→ **Input for this task**
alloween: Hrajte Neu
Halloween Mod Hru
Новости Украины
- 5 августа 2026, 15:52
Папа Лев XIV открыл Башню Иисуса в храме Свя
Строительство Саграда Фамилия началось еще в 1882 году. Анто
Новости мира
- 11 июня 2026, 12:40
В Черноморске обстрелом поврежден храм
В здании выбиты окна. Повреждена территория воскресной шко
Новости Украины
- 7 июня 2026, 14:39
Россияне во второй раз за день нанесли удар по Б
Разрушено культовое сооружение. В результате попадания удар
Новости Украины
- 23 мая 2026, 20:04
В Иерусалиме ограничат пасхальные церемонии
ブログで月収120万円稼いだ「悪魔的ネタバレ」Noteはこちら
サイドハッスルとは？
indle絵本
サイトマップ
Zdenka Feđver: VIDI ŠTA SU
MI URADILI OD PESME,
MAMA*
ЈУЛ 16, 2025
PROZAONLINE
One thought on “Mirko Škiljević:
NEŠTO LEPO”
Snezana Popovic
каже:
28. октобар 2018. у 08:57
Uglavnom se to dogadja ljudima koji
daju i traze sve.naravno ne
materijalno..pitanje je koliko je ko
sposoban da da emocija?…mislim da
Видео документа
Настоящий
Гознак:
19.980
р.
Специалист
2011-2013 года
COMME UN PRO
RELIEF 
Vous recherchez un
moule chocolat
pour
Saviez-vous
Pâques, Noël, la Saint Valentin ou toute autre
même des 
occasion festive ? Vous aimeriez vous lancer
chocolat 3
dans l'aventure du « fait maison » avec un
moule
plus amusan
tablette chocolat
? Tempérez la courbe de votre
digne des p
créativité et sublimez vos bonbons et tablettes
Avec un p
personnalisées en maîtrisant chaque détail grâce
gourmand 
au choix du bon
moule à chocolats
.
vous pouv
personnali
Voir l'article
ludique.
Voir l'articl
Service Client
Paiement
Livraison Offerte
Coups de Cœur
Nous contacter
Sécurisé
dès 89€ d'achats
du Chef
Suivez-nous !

→ **Description of the task**
Begin at the line containing "Saviez-vous" and reproduce each line through the end of the records above.

→ **Result for this task**
Saviez-vous
Pâques, Noël, la Saint Valentin ou toute autre
même des 
occasion festive ? Vous aimeriez vous lancer
chocolat 3
dans l'aventure du « fait maison » avec un
moule
plus amusan
tablette chocolat
? Tempérez la courbe de votre
digne des p
créativité et sublimez vos bonbons et tablettes
Avec un p
personnalisées en maîtrisant chaque détail grâce
gourmand 
au choix du bon
moule à chocolats
.
vous pouv
personnali
Voir l'article
ludique.
Voir l'articl
Service Client
Paiement
Livraison Offerte
Coups de Cœur
Nous contacter
Sécurisé
dès 89€ d'achats
du Chef
Suivez-nous !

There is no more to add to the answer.